Saturday, April 12, 2014

ANTINOUS IS THE GOD OF THE GAYS
BUT WAS HE GAY IN THE MODERN SENSE?


WE are often asked whether Antinous was gay during his mortal lifetime ... truly gay, at least as we understand the complex sociological and orientation that exist today.

Scholars have quibbled ... especially in Victorian times ... that Hadrian and Antinous were not homosexuals in the modern sense.

Instead, they were engaged in a socially acknowledged erotic relationship between an adult male (the erastes) and a younger male (the eromenos) usually in his teens ... or so the uptight scholars argued.

These semantic nuances allowed academics to sidestep the socially loaded issue of calling some of the greatest figures in history "practicing homosexuals" ... because that might imply that homosexuality was in fact not a degenerate mental illness, but instead was perfectly normal.

Even up until the turn of the 21st Century, many academicians (mostly male) persisted in avoiding the "G" word when referring to Hadrian and Antinous.

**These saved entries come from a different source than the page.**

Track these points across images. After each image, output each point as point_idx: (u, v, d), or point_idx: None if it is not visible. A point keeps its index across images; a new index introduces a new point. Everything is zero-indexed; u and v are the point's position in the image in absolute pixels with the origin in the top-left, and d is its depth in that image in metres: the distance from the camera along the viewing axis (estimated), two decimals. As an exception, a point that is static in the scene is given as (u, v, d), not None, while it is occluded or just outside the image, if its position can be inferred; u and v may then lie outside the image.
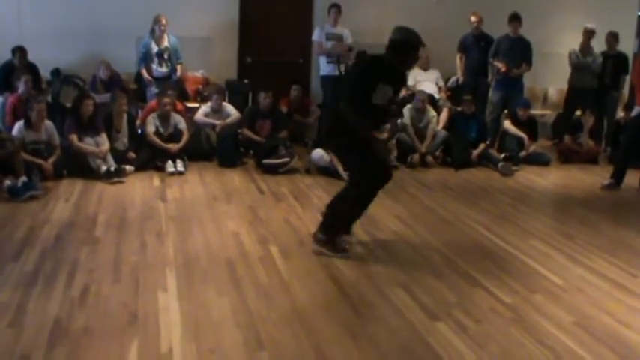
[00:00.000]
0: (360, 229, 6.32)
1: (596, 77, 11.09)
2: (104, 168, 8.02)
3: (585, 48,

All of that changed at a news conference in London a few years ago.

"Hadrian was gay, and we can say that now. The Victorians had a problem with it. But we can say it." Thorsten Opper, a British Museum curator of Greek and Roman sculpture shocked the stuffy world of academia when he made that statement ... at a news conference announcing the Museum's Hadrian: Empire and Conflict" exhibition in 2008.

The British Museum, that bastion of staid and conservative scholarship, signaled a paradigm shift in historical awareness of homosexuality. 

The collage portrait of Antinous by artist Doug Stapleton on this page symbolizes the many layers of perception of gayness through the ages.

Our own high priest, Flamen Antonius Subia, explains the change in attitude that has taken place ... it is not so much gayness which has changed ... but rather the cultural perception of gays has changed ... not only society's perception of gays ... but more especially the perception of gayness amongst gays.

"Gay has always been and always will be, or so I feel," Antonius says. "Antinous was gay in the way that gays were in Roman times, which is different from how gays were in the 1950's, which is different from how gays are now," he says. 

"Antinous represents the divine essence that we all hold in common, so yes, I believe that in his own way and for his time, Antinous was gay just like we are now."